Hey traders! One of the most underrated tools in a retail traders toolkit is correlation analysis.
I personally use correlation analysis all the time. I find it can help me spot hidden opportunities especially when we see some outliers in the markets.
If you’ve ever wondered how you can use relationships between positive and negative correlated assets to stop opportunities, then stick around.
This is super simple to understand, a positive correlation means two or more assets tend to move in the same direction. This can happen for multiple reasons, they trade in similar markets, or they can be sentiment driven. Whatever it is, there’s usually an underlying reason to why they are correlated.
Negative correlation means two assets typically move in opposite directions. For example, the Canadian dollar (CAD) often has a positive correlation with oil prices, since Canada is a major oil exporter. On the other hand, the Japanese yen (JPY) tends to have a negative correlation with oil, because Japan imports most of its oil, so rising oil prices can weigh on the yen.

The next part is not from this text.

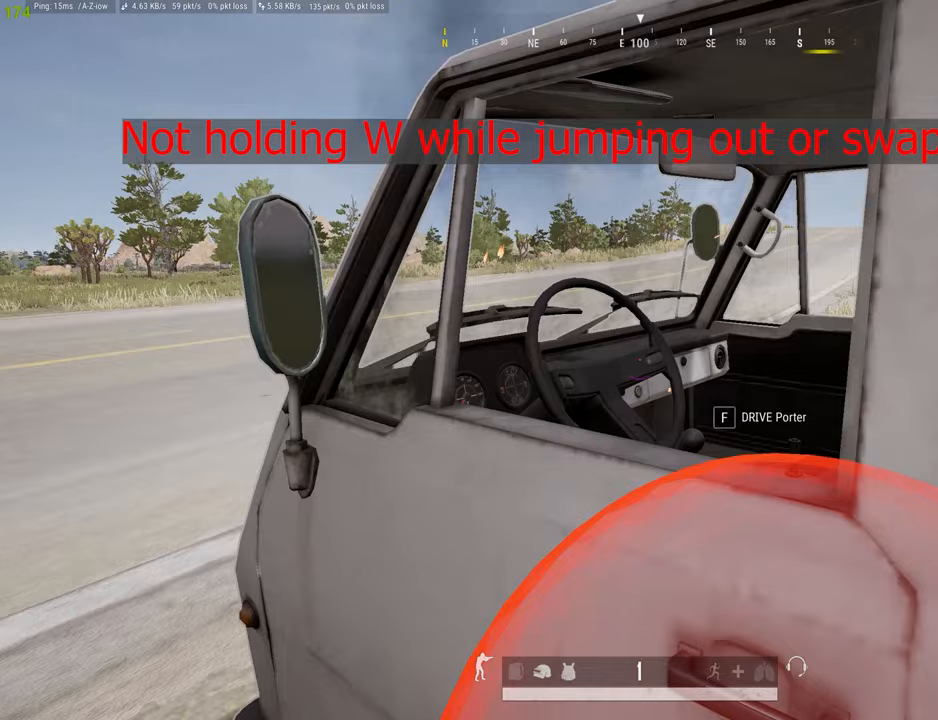
{"keys": ["s"], "mouse": [], "mouse_move": "still", "events": []}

Lucky for us people have developed tools that do all the information for us. Myfxbook has a handy tool and it can be found here.

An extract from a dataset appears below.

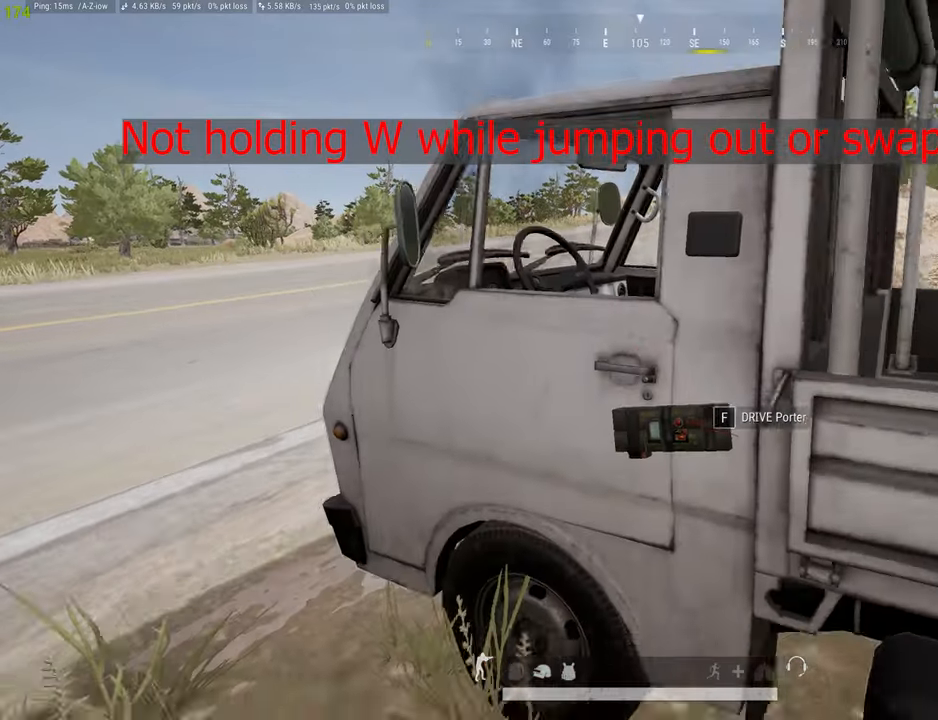
{"keys": ["w"], "mouse": [], "mouse_move": "up-left", "events": [[200, "s", "up"], [350, "w", "down"]]}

It compares currencies and other markets together and gives us a percentage, the higher the percentage the stronger the correlation. The more negative the percentage, the weaker the correlation.
When clicking into an asset we get a different format.

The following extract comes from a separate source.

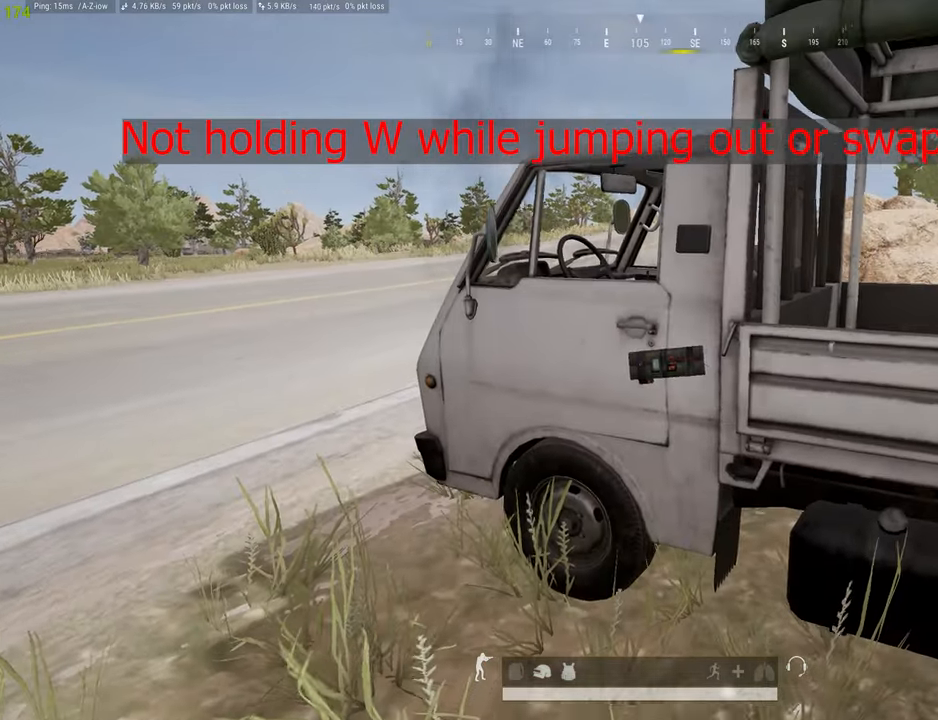
{"keys": ["w"], "mouse": [], "mouse_move": "still", "events": []}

On the left hand side we get the top absolute correlation, here we can see the most positive and most negative correlations. For example AUDJPY has a strong correlation with NZDJPY and a negative correlation with EURAUD.
Using this as an example, we can watch the price action of the assets in question.
Let’s say the AUDJPY price rallies significantly, without any news drivers, but NZDJPY remains subdued. We could look for the NZDJPY to catch up with the AUDJPY price.
This can happen all the time, one of my favourite correlations to use was the US10Y vs the USDJPY. This held a very strong correlation and could be used for day trading and swing trading opportunities. That was until recently when the US bond vigilantes came into the markets.
That is one thing about trading correlations. You have to be aware that correlation can split from time to time, so it’s important to use a correlation tool regularly to understand what markets are closely trading.
Using correlations to identify lagging forex pairs is a smart, data-backed way to spot opportunities others might miss. But remember, it’s not foolproof. Combine it with solid risk management and technical confirmation for the best results.